Impotence, Shame, Disgust–And Bitter Joy

Impotence, Shame, Disgust–And Bitter Joy 2014-07-23T12:15:07+01:00

“[My father] was trying to cover my three-year-old nephew with his body. They took the child and shot a bullet in his head.”

This is the fate of Christians in Iraq. This testimony does not come from these latest days when the last Christians in the millennial community of Mosul are being driven out. It comes from 2010. This is not new.

At the time, Christians of the Levant and organizations supporting them in France organized a protest. I took part. We weren’t in the evening news. But that day, in the evening news, there was an interview with Bruce Willis to promote a movie. I understand. Life is full of tradeoffs.

The persecution of Christians happens under a great shroud of silence. Maybe, as John Allen has argued, persecuted Christians are too Christian for the Left to care, and too third-worldy for the Right to care (but, you know, there’s a War on Christmas on). And the worst thing for our governments would be to be seen in non-Christian lands as having any sort of special solidarity with Christians (yes, wouldn’t that be terrible), so better to err on the side of indifference. Right?

This blood is particularly on the hands of the American government, which has a special duty to help them and, I am sure, will do nothing of the sort. As my friend Koz writes [FR], the Christians of Iraq are already dead. We won’t do anything to stop it. No one will.

Today, Christians in Mosul are tagged with the Arabic letter nun, shorthand for a pejorative, which we naturally take up as our own in a sign of defiance.

Some of us have changed our avatars or added the character on social media.

Isn’t that the worst kind of pathetic #slacktivism?

The short answer is yes. The longer answer is that from a religious perspective signs matter; that the plight of persecuted Christians gets less attention than comparable atrocities and any attempt at “awareness-raising” can perhaps help reduce that delta. But really. Pathetic.

My brothers and sisters are dying, displaced, spat upon, and I write self-righteous blog posts and edit my Twitter profile.

Impotence, shame, disgust. Shame and disgust at myself.

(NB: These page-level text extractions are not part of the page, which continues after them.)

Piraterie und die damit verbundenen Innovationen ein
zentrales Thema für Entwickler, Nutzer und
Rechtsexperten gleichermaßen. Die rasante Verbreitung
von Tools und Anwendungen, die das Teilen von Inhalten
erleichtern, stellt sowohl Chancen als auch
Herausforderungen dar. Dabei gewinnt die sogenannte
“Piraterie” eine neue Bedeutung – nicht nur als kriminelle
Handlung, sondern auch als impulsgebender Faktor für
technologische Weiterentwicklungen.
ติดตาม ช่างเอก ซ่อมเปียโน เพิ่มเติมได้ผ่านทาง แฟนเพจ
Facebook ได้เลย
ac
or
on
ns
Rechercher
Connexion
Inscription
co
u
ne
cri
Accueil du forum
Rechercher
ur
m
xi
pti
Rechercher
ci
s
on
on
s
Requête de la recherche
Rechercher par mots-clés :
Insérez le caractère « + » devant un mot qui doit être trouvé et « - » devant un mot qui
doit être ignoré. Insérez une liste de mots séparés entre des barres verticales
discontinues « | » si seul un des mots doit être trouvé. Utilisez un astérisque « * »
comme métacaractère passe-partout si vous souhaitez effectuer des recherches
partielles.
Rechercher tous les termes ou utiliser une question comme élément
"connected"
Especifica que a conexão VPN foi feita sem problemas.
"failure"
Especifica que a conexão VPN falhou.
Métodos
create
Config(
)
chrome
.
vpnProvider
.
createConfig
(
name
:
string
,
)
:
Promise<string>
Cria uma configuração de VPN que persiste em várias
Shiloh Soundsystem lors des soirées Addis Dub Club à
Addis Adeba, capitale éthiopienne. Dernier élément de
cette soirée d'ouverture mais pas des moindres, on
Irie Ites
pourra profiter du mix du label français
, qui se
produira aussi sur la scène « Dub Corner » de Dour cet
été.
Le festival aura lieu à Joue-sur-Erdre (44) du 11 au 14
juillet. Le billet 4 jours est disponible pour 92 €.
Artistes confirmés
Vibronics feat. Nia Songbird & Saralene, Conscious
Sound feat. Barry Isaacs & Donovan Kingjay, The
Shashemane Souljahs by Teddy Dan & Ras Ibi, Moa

And yet. Yet. Yet there must be joy.

The Pauline hope, the anticipation of the Eschaton: yes, in the fullness of time, every knee will bend, every mouth will proclaim that Jesus is Lord, and every tear will be wiped from every eye. And in the Heavenly Jerusalem, the martyrs will reign as gods in unimaginable joy, their glorified wounds illuminating the new Heavens and the new Earth.

But there must also be joy today. Because for as hard as it is for us in the Modern world, for us who are still infants crawling on the path to sanctity, as Christians we must view martyrdom as an occasion of joy and thanksgiving. Happy are you when you are persecuted for my sake, the Lord tells us. Happy are you when you receive the great privilege of being an icon of the Cross, a mirror of God’s glory revealed in the form of the Lamb slain from the foundation of the world, of being totally faithful to the Teacher.

As Ignatius the God-bearer writes: “Permit me to imitate my suffering God… I am God’s wheat and I shall be ground by the teeth of beasts, that I may become the pure bread of Christ.” Read Ignatius today.

A contemporary hymn sings:

If the Father calls you to the work of apostleship,
Quiver with joy! Quiver with joy!
For your names are written forever in Heaven!
Quiver with joy! Quiver with joy!
For your names are written in the heart of God!

Through my tears, I must rejoice, for joy is the proper response of the Christian to martyrdom: joy of testimony, joy of fidelity, joy of Christlikeness, terrible joy of the Cross.

May all Christians give perfect testimony of the total love of Christ and give glory to God in the centuries of centuries.